LISTA DE TAREFAS
(1) Transcreva, sem nenhuma alteração, a parte do trecho sobre humildade e oração que se inicia com as palavras "Na encruzilhada do" e se encerra com "anúncio em marketing.".
(2) No trecho sobre humildade e oração, o que o bulício exterior ensurdece?

**** TRECHO DO DOCUMENTO ****

Caminhos da humildade
Além da humildade diante da própria miséria, há outros lugares e momentos na vida em que nos aproximamos dos produtivos mananciais interiores da oração. Dentre esses espaços privilegiados destaca-se a escuta da Palavra divina na Escritura, a qual tem o poder de chacoalhar, despertar e perpassar o coração, abrindo-o para que a oração jorre e se eleve.Outras ocasiões favoráveis são: a enfermidade, a morte de um ente próximo, as calúnias, as tribulações, as privações; embora o coração se dilate mais por ser humilde do que por ser humilhado.
Na encruzilhada do coração
Encontramos todos esses momentos oportunos reunidos na Liturgia. A Igreja, perita em corações, soube harmonizar os ofícios dos templos de pedra com o “culto racional” (Rm 12,1: τὴν λογικὴν λατρείαν) dos corações de carne, ensinando-nos a rezar no contexto das nossas vidas e, inclusive, apesar desse contexto.Mas os filhos da Igreja também são filhos da cultura contemporânea, e seus desejos conflitosos lhes causam não poucas dificuldades interiores. O bulício exterior ensurdece o ouvido interior, impedindo o acesso à voz do homem escondido do coração.
Obstáculos do caminho
Três são as influências negativas que pesam sobre a atual cultura religiosa:- A redução do Evangelho a uma ideologia, orientando-o mais a padrões do que à vida.
- A redução do Evangelho a um ativismo, alienando da vida espiritual e transformando o anúncio em marketing.
- A redução do Evangelho à ética, cujo esquema moral impede a experiência interior.

**** ENTRADAS FORNECIDAS ****

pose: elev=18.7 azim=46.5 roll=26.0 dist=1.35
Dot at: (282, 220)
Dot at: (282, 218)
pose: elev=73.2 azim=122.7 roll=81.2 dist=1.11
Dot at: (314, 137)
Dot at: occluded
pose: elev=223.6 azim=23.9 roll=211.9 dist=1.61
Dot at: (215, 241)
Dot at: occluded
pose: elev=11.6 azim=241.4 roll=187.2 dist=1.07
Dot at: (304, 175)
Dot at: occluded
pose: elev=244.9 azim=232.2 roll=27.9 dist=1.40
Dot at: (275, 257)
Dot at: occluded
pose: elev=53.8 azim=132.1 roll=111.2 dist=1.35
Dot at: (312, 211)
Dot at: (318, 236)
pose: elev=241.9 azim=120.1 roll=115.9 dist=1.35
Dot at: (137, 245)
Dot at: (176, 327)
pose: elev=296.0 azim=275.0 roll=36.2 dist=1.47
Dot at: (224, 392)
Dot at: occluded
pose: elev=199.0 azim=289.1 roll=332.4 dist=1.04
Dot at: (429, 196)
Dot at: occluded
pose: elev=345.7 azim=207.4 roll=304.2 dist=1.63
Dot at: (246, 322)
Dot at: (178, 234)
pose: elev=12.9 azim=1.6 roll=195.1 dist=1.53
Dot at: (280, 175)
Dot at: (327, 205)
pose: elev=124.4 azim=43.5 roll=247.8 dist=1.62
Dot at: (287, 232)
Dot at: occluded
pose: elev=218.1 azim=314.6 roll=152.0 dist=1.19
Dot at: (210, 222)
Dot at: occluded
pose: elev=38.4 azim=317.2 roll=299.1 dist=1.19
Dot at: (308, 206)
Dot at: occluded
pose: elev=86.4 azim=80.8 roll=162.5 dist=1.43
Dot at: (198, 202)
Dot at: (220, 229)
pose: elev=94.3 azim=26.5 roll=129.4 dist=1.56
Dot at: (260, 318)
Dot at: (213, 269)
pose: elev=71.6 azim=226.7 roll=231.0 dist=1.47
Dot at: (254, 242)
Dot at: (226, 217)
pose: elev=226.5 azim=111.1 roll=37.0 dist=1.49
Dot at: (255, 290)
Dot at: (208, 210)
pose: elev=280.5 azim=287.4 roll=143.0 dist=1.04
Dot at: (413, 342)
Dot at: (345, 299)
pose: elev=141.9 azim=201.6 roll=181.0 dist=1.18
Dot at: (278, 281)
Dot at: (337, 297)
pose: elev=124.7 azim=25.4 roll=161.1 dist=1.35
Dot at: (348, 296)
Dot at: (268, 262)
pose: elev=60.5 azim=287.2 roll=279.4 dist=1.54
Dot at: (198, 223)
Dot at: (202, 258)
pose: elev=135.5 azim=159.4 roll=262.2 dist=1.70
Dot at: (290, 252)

****

RESPOSTAS DO EXERCÍCIO
(1)
Na encruzilhada do coração
Encontramos todos esses momentos oportunos reunidos na Liturgia. A Igreja, perita em corações, soube harmonizar os ofícios dos templos de pedra com o “culto racional” (Rm 12,1: τὴν λογικὴν λατρείαν) dos corações de carne, ensinando-nos a rezar no contexto das nossas vidas e, inclusive, apesar desse contexto.Mas os filhos da Igreja também são filhos da cultura contemporânea, e seus desejos conflitosos lhes causam não poucas dificuldades interiores. O bulício exterior ensurdece o ouvido interior, impedindo o acesso à voz do homem escondido do coração.
Obstáculos do caminho
Três são as influências negativas que pesam sobre a atual cultura religiosa:- A redução do Evangelho a uma ideologia, orientando-o mais a padrões do que à vida.
- A redução do Evangelho a um ativismo, alienando da vida espiritual e transformando o anúncio em marketing.

(2) O ouvido interior.